(Beginning of Input for this task)
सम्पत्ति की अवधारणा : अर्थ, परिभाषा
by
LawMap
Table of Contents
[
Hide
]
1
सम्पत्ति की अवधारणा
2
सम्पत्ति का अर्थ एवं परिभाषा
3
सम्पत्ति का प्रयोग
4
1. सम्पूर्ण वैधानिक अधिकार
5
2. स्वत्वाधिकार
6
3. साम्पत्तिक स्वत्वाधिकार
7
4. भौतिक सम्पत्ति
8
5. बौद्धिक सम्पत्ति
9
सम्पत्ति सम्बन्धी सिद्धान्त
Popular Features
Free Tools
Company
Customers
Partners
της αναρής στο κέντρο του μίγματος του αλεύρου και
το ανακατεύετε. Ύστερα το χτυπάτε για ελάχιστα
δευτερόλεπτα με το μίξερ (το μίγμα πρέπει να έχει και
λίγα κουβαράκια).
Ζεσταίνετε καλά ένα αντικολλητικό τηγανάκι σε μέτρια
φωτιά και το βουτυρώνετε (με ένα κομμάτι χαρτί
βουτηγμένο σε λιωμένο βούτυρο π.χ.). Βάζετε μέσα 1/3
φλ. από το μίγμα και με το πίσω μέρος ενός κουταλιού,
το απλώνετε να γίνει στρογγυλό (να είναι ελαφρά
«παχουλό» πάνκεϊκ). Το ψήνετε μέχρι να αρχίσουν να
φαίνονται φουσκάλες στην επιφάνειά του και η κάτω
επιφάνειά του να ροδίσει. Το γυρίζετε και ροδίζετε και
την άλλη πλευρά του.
(End of Input for this task)
(Beginning of Input for this task)
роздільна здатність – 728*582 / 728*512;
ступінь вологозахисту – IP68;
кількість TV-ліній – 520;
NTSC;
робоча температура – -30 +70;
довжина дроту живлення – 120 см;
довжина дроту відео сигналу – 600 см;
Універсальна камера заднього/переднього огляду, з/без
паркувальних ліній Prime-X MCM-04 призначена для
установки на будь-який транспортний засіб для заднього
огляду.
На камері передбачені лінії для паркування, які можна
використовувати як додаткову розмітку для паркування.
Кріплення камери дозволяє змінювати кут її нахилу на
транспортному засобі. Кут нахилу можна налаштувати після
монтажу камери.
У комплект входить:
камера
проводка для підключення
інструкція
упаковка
(End of Input for this task)
Task to complete -
Search the entries for "заднього" and copy out each line that has it.

Solution for this exercise -
Універсальна камера заднього/переднього огляду, з/без
установки на будь-який транспортний засіб для заднього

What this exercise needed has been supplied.